Data items:
* * *
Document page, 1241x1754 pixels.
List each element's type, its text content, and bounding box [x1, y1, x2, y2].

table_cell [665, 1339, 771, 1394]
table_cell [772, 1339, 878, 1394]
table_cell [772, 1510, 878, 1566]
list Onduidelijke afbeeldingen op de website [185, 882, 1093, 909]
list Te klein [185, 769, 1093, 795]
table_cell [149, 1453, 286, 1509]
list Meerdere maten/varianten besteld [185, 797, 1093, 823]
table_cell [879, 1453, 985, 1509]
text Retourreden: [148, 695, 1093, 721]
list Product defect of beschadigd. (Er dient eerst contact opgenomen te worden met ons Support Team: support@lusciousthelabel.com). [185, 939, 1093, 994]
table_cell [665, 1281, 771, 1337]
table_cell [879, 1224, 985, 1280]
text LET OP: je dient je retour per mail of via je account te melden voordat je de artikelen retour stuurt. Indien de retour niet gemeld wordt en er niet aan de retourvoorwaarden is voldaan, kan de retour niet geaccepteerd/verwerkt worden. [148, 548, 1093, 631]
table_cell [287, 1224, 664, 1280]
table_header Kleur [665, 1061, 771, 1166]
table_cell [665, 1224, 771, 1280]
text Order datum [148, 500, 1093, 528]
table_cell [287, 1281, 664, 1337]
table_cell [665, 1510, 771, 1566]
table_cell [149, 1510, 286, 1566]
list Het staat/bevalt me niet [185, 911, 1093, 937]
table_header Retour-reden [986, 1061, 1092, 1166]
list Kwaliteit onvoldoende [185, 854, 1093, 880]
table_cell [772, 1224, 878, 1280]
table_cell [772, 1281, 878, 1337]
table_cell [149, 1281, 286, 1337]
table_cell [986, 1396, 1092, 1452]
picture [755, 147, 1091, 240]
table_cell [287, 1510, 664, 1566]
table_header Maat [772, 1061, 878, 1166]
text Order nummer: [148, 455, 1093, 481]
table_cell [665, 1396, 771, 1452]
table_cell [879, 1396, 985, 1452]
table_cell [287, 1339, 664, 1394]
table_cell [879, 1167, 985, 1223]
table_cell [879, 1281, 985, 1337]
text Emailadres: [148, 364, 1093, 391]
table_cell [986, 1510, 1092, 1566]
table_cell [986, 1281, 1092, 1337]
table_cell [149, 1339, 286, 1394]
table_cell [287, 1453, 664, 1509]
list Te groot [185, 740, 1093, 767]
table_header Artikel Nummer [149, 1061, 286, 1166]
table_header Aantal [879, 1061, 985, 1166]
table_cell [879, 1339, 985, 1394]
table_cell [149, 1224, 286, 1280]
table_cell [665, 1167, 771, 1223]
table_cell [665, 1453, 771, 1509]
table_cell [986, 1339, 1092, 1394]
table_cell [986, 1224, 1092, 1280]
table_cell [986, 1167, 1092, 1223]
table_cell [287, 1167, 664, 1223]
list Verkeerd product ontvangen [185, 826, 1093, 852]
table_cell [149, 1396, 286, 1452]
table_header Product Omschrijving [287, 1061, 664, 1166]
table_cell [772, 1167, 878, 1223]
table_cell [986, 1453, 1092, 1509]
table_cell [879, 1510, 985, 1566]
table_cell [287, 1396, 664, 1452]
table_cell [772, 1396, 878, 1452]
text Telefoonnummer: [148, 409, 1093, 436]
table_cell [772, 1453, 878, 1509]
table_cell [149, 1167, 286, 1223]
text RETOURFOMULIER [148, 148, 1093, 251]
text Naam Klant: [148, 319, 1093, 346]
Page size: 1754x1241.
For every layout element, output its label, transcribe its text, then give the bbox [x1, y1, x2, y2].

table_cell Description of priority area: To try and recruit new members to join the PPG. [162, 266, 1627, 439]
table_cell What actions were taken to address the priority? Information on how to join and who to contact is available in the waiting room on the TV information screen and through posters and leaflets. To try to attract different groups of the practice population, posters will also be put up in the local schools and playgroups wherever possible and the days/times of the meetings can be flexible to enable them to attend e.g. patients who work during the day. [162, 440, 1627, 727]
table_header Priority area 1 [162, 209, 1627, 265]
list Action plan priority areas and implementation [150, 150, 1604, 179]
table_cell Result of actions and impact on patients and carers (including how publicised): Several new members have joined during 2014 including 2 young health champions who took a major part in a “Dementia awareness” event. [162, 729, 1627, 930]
* * *
● Your objective
Give the number of lines in the entries above that contain the string "patients", and nothing more.

● Exercise result
2